Start of Data

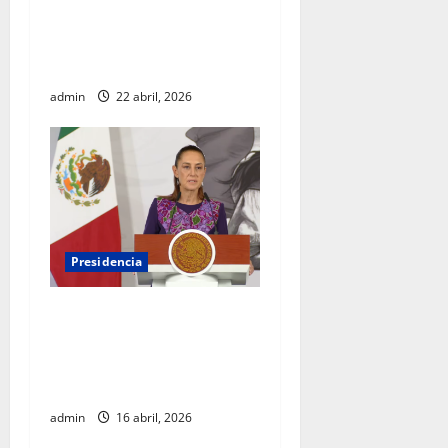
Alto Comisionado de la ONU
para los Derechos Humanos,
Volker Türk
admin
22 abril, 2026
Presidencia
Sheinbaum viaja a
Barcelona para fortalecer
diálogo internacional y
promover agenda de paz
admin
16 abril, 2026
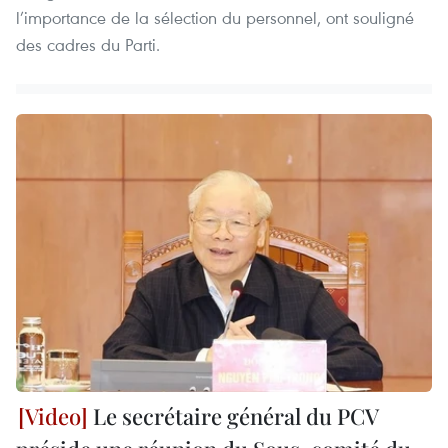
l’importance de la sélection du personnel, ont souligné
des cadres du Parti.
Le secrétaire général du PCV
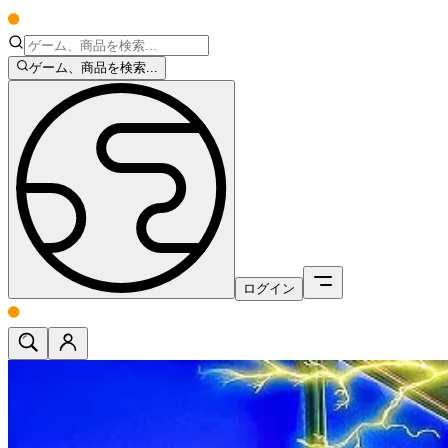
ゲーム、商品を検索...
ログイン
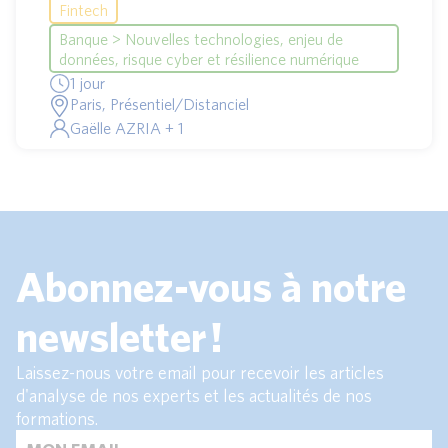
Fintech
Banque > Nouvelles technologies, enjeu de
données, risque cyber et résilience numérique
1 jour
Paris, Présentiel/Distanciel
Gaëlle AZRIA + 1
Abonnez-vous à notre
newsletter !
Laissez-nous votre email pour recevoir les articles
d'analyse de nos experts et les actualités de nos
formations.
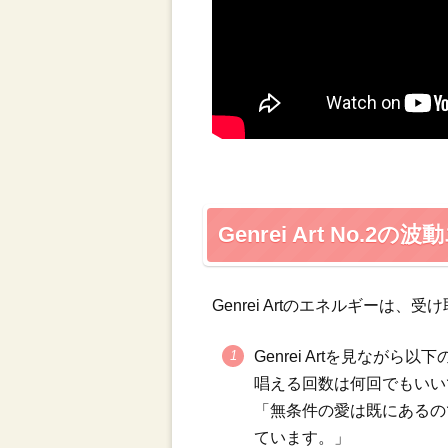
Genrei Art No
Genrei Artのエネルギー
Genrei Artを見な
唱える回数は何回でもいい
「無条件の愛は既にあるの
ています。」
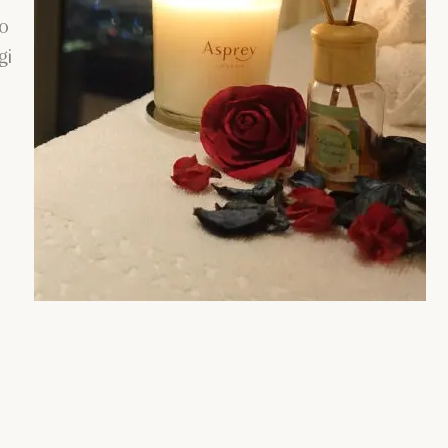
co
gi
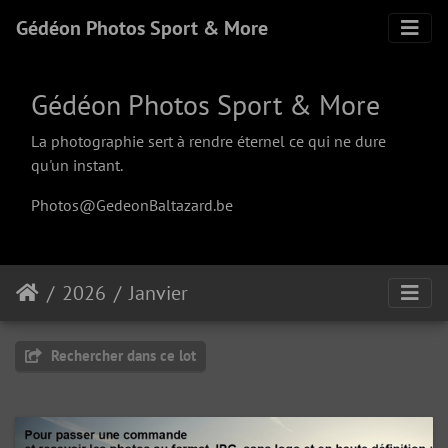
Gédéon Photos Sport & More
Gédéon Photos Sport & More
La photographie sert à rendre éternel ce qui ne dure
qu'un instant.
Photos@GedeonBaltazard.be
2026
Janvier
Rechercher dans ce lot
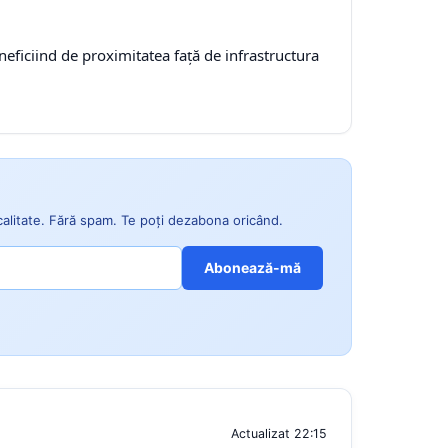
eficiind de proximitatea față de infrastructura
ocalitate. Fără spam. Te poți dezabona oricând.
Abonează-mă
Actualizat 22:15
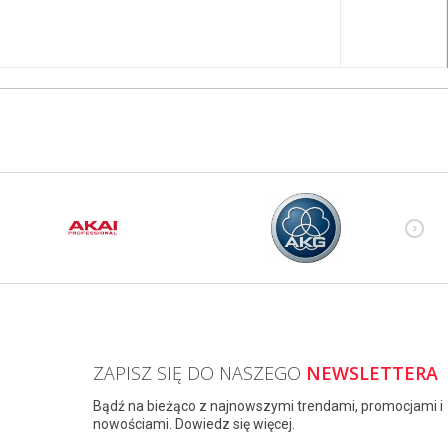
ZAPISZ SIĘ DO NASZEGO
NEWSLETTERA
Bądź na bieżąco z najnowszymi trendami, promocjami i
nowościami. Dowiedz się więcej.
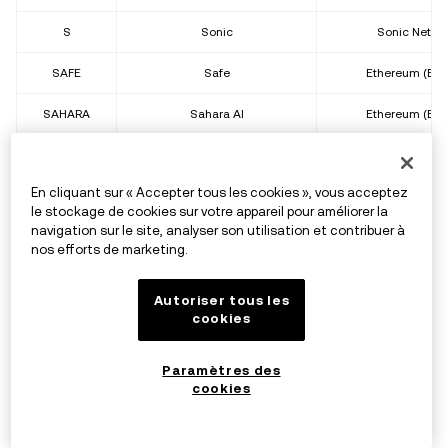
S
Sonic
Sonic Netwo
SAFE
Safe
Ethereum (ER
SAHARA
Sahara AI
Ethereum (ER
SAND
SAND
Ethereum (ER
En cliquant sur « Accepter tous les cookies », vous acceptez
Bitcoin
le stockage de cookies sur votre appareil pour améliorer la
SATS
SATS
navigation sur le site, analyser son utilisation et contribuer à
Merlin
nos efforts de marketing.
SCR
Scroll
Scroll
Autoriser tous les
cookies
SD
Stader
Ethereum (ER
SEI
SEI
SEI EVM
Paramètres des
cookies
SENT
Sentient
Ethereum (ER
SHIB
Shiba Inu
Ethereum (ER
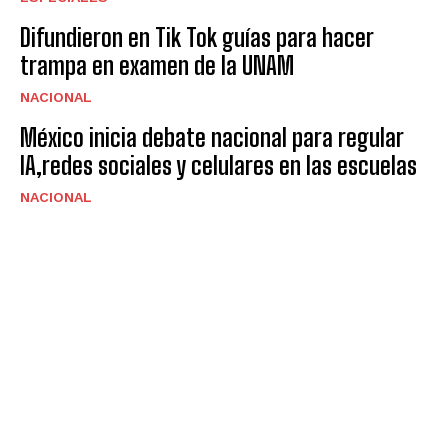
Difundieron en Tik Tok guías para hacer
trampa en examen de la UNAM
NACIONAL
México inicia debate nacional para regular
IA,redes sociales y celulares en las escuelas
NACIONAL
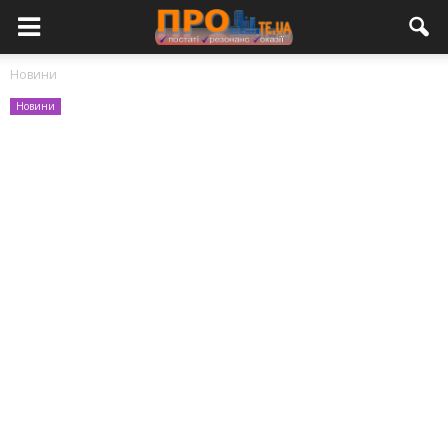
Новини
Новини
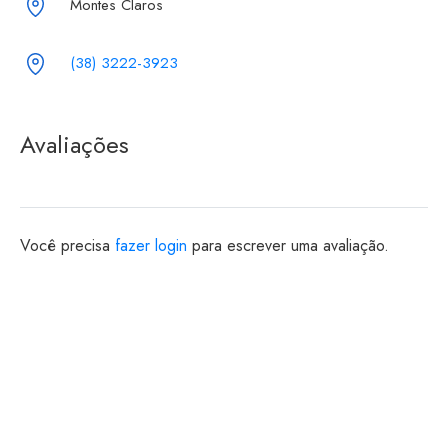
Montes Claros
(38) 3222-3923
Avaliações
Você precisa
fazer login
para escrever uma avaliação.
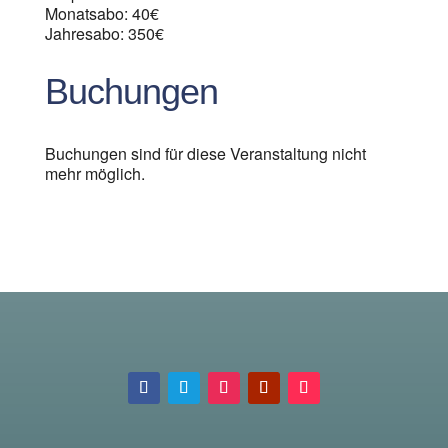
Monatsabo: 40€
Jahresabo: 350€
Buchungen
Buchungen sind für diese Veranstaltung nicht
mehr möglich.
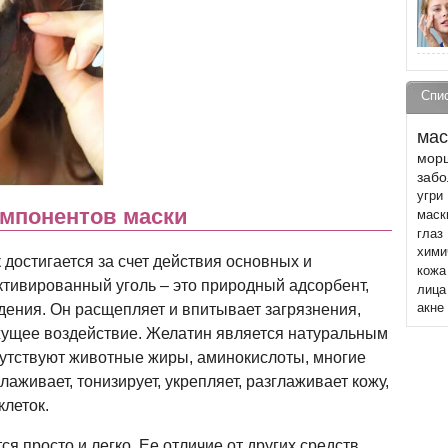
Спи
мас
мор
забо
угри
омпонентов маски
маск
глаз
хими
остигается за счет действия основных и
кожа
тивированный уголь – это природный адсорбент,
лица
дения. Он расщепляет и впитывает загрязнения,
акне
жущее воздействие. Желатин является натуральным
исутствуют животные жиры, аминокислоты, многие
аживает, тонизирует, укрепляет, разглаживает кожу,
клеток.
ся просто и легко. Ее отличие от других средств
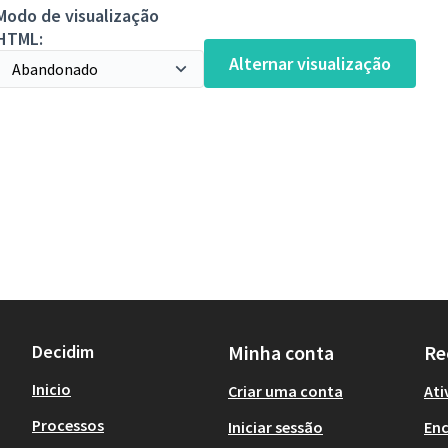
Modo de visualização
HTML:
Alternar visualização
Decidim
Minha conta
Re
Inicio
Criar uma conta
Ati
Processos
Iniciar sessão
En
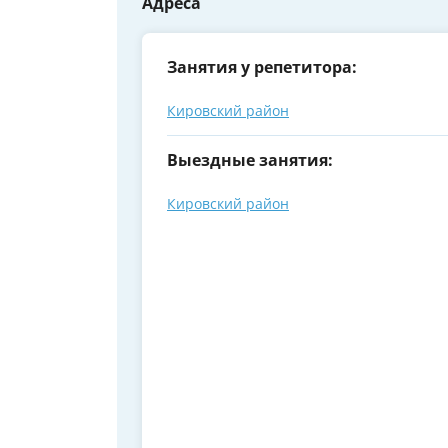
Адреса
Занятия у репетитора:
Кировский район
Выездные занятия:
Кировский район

End of Data

Print all entries exactly. The images do not belong in the copy.

**Solution to the exercise**
Alto Comisionado de la ONU
para los Derechos Humanos,
Volker Türk
admin
22 abril, 2026
Presidencia
Sheinbaum viaja a
Barcelona para fortalecer
diálogo internacional y
promover agenda de paz
admin
16 abril, 2026
l’importance de la sélection du personnel, ont souligné
des cadres du Parti.
Le secrétaire général du PCV
ゲーム、商品を検索...
ログイン
Fintech
Banque > Nouvelles technologies, enjeu de
données, risque cyber et résilience numérique
1 jour
Paris, Présentiel/Distanciel
Gaëlle AZRIA + 1
Abonnez-vous à notre
newsletter !
Laissez-nous votre email pour recevoir les articles
d'analyse de nos experts et les actualités de nos
formations.
Genrei Art No
Genrei Artのエネルギー
Genrei Artを見な
唱える回数は何回でもいい
「無条件の愛は既にあるの
ています。」
co
gi
Gédéon Photos Sport & More
Gédéon Photos Sport & More
La photographie sert à rendre éternel ce qui ne dure
qu'un instant.
Photos@GedeonBaltazard.be
2026
Janvier
Rechercher dans ce lot
eficiind de proximitatea față de infrastructura
ocalitate. Fără spam. Te poți dezabona oricând.
Abonează-mă
Actualizat 22:15
ZAPISZ SIĘ DO NASZEGO
NEWSLETTERA
Bądź na bieżąco z najnowszymi trendami, promocjami i
nowościami. Dowiedz się więcej.
S
Sonic
Sonic Netwo
SAFE
Safe
Ethereum (ER
SAHARA
Sahara AI
Ethereum (ER
SAND
SAND
Ethereum (ER
En cliquant sur « Accepter tous les cookies », vous acceptez
Bitcoin
le stockage de cookies sur votre appareil pour améliorer la
SATS
SATS
navigation sur le site, analyser son utilisation et contribuer à
Merlin
nos efforts de marketing.
SCR
Scroll
Scroll
Autoriser tous les
cookies
SD
Stader
Ethereum (ER
SEI
SEI
SEI EVM
Paramètres des
cookies
SENT
Sentient
Ethereum (ER
SHIB
Shiba Inu
Ethereum (ER
Difundieron en Tik Tok guías para hacer
trampa en examen de la UNAM
NACIONAL
México inicia debate nacional para regular
IA,redes sociales y celulares en las escuelas
NACIONAL
Новини
Новини
Montes Claros
(38) 3222-3923
Avaliações
Você precisa
fazer login
para escrever uma avaliação.
Monatsabo: 40€
Jahresabo: 350€
Buchungen
Buchungen sind für diese Veranstaltung nicht
mehr möglich.
Спи
мас
мор
забо
угри
омпонентов маски
маск
глаз
хими
остигается за счет действия основных и
кожа
тивированный уголь – это природный адсорбент,
лица
дения. Он расщепляет и впитывает загрязнения,
акне
жущее воздействие. Желатин является натуральным
исутствуют животные жиры, аминокислоты, многие
аживает, тонизирует, укрепляет, разглаживает кожу,
клеток.
ся просто и легко. Ее отличие от других средств
Modo de visualização
HTML:
Alternar visualização
Decidim
Minha conta
Re
Inicio
Criar uma conta
Ati
Processos
Iniciar sessão
En
Адреса
Занятия у репетитора:
Кировский район
Выездные занятия:
Кировский район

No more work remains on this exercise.